-- Complete the following --
1 > Reproduce the patch description from "and it is an" to "cases explaining why.".
2 > In the patch description, how many cases require notifying secondary TLBs while holding the page table lock when clearing a pte/pmd?

[1/2] mm/mmu_notifier: avoid double notification when it is useless v2

From: Jérôme Glisse <jglisse@redhat.com>

From: Jérôme Glisse <jglisse@redhat.com>

This patch only affects users of mmu_notifier->invalidate_range callback
which are device drivers related to ATS/PASID, CAPI, IOMMUv2, SVM ...
and it is an optimization for those users. Everyone else is unaffected
by it.

When clearing a pte/pmd we are given a choice to notify the event under
the page table lock (notify version of *_clear_flush helpers do call the
mmu_notifier_invalidate_range). But that notification is not necessary in
all cases.

This patches remove almost all cases where it is useless to have a call
to mmu_notifier_invalidate_range before mmu_notifier_invalidate_range_end.
It also adds documentation in all those cases explaining why.

Below is a more in depth analysis of why this is fine to do this:

For secondary TLB (non CPU TLB) like IOMMU TLB or device TLB (when device
use thing like ATS/PASID to get the IOMMU to walk the CPU page table to
access a process virtual address space). There is only 2 cases when you
need to notify those secondary TLB while holding page table lock when
clearing a pte/pmd:

  A) page backing address is free before mmu_notifier_invalidate_range_end
  B) a page table entry is updated to point to a new page (COW, write fault
     on zero page, __replace_page(), ...)

Case A is obvious you do not want to take the risk for the device to write
to a page that might now be used by something completely different.

Case B is more subtle. For correctness it requires the following sequence
to happen:
  - take page table lock
  - clear page table entry and notify (pmd/pte_huge_clear_flush_notify())
  - set page table entry to point to new page

If clearing the page table entry is not followed by a notify before setting
the new pte/pmd value then you can break memory model like C11 or C++11 for
the device.

Consider the following scenario (device use a feature similar to ATS/
PASID):

Two address addrA and addrB such that |addrA - addrB| >= PAGE_SIZE we
assume they are write protected for COW (other case of B apply too).

Extracted data entries
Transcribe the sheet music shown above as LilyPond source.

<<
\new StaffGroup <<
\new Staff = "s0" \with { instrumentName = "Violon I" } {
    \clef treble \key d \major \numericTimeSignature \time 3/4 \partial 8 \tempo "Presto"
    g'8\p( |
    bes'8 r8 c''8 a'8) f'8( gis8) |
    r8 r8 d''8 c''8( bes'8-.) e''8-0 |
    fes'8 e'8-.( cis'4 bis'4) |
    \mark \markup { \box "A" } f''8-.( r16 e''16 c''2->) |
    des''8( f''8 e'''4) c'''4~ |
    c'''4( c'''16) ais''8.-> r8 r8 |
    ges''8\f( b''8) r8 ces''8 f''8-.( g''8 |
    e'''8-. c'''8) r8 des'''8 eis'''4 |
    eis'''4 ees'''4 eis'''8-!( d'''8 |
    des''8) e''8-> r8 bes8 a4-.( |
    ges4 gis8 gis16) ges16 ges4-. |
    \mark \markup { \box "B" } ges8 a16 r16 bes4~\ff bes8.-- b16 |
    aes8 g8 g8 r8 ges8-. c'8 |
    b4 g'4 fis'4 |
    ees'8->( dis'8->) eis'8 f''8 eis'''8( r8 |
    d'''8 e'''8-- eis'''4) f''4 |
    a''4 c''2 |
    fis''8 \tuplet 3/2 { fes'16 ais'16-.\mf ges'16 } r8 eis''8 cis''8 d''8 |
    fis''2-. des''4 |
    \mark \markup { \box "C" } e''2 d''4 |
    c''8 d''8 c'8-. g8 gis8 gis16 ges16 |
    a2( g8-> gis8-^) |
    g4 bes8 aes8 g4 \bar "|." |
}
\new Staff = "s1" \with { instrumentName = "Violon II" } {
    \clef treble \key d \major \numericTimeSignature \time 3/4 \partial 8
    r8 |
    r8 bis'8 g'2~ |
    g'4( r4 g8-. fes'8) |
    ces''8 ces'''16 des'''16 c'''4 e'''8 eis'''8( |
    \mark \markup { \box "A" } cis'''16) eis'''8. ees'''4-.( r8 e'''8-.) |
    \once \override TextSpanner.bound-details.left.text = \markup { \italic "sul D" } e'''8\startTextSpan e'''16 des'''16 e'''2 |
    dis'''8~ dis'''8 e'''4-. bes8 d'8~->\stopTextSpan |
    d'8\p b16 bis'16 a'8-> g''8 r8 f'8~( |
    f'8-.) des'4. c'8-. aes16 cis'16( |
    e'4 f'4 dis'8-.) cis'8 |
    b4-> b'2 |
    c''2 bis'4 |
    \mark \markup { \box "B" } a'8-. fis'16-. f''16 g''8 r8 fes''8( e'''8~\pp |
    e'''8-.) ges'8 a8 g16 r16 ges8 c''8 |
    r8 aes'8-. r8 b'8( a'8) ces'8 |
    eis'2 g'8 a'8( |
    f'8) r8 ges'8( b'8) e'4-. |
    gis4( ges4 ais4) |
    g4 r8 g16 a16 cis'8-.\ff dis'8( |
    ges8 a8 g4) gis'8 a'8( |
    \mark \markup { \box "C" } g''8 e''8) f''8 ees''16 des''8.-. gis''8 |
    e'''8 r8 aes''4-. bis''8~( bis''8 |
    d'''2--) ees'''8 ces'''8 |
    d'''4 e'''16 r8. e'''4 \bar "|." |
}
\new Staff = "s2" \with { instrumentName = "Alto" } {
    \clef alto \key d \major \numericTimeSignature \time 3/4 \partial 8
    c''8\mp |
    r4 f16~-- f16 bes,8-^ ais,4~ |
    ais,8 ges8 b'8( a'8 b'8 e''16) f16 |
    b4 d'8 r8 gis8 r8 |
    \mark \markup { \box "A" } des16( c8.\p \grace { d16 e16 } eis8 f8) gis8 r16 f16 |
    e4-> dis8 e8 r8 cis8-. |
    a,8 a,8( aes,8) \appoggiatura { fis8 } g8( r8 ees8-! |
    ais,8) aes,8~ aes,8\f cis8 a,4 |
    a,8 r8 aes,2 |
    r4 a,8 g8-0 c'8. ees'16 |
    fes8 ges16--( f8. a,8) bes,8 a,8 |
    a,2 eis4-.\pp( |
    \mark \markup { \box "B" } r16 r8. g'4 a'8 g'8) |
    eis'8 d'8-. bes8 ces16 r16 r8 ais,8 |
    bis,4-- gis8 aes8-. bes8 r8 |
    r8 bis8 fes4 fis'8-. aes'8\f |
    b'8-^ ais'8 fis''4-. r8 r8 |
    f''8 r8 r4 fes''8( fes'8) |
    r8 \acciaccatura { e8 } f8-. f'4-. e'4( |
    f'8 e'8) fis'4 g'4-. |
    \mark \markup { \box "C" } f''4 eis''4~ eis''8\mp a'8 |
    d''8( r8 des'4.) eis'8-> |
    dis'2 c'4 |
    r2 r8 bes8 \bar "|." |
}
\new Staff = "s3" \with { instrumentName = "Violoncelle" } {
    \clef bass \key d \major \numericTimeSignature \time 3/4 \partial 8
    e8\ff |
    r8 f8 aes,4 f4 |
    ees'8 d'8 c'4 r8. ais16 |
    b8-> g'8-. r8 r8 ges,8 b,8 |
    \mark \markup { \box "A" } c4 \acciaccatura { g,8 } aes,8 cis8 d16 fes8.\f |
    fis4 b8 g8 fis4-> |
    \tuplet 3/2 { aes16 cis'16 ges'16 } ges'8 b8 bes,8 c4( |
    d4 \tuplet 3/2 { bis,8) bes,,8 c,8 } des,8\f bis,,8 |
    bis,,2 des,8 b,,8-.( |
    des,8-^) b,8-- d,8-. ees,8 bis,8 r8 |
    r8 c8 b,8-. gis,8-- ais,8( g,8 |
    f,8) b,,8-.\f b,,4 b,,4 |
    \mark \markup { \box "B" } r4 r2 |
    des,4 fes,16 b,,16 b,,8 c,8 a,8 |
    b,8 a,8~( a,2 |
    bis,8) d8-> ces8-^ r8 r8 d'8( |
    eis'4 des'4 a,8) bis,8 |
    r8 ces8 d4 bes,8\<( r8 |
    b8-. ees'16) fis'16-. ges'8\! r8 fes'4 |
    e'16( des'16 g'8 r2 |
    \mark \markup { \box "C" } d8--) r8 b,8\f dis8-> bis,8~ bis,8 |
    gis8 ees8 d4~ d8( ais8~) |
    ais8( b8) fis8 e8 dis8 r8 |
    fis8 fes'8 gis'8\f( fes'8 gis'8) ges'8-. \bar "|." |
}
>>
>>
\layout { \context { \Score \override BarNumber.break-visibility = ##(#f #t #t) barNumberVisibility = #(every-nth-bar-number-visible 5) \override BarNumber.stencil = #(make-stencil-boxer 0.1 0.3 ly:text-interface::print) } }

-- Exercise answers --
1 >
and it is an optimization for those users. Everyone else is unaffected
by it.

When clearing a pte/pmd we are given a choice to notify the event under
the page table lock (notify version of *_clear_flush helpers do call the
mmu_notifier_invalidate_range). But that notification is not necessary in
all cases.

This patches remove almost all cases where it is useless to have a call
to mmu_notifier_invalidate_range before mmu_notifier_invalidate_range_end.
It also adds documentation in all those cases explaining why.

2 > There are only two such cases.